(Source data)
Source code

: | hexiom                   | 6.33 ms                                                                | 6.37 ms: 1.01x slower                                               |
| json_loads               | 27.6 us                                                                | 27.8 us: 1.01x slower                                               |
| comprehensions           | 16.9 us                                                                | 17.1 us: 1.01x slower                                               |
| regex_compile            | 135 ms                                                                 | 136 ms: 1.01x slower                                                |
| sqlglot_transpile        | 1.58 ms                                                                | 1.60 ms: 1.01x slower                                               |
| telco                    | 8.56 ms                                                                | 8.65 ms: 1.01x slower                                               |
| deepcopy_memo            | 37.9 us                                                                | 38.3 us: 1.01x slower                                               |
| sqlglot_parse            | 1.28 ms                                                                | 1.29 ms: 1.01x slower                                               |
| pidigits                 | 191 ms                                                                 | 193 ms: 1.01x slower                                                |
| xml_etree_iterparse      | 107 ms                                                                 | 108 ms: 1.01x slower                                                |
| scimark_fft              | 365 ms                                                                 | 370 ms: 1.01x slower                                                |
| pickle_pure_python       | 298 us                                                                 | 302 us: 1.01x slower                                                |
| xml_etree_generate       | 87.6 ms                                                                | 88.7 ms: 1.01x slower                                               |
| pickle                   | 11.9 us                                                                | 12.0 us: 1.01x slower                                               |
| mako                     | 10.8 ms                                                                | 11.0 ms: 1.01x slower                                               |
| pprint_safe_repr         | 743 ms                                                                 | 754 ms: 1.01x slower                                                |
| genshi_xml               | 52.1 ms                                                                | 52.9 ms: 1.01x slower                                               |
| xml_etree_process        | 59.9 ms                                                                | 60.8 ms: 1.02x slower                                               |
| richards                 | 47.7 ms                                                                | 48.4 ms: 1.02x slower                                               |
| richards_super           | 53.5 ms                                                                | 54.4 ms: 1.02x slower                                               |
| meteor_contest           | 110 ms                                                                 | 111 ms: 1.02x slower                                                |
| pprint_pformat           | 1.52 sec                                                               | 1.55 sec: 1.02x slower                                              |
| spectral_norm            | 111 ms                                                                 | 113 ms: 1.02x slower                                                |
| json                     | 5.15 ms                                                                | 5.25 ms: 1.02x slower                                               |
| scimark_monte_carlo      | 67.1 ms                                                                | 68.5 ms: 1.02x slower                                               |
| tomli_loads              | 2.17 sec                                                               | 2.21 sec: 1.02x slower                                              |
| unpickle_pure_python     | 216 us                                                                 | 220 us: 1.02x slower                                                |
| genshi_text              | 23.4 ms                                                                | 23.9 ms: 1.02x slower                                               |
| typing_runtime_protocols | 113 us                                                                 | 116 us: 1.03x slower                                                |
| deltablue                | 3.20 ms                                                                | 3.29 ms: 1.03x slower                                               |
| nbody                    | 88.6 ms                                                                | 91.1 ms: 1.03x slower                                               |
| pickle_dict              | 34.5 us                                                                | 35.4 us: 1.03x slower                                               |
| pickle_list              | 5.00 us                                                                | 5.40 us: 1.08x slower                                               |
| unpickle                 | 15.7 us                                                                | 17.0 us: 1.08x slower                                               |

* **Work required**:
When you reach the line holding "1.55 sec: 1.02x" in the records above, begin reproducing exactly, stop after the line holding "2.21 sec: 1.02x", and output nothing else.

* **Answer for the task**:
| pprint_pformat           | 1.52 sec                                                               | 1.55 sec: 1.02x slower                                              |
| spectral_norm            | 111 ms                                                                 | 113 ms: 1.02x slower                                                |
| json                     | 5.15 ms                                                                | 5.25 ms: 1.02x slower                                               |
| scimark_monte_carlo      | 67.1 ms                                                                | 68.5 ms: 1.02x slower                                               |
| tomli_loads              | 2.17 sec                                                               | 2.21 sec: 1.02x slower                                              |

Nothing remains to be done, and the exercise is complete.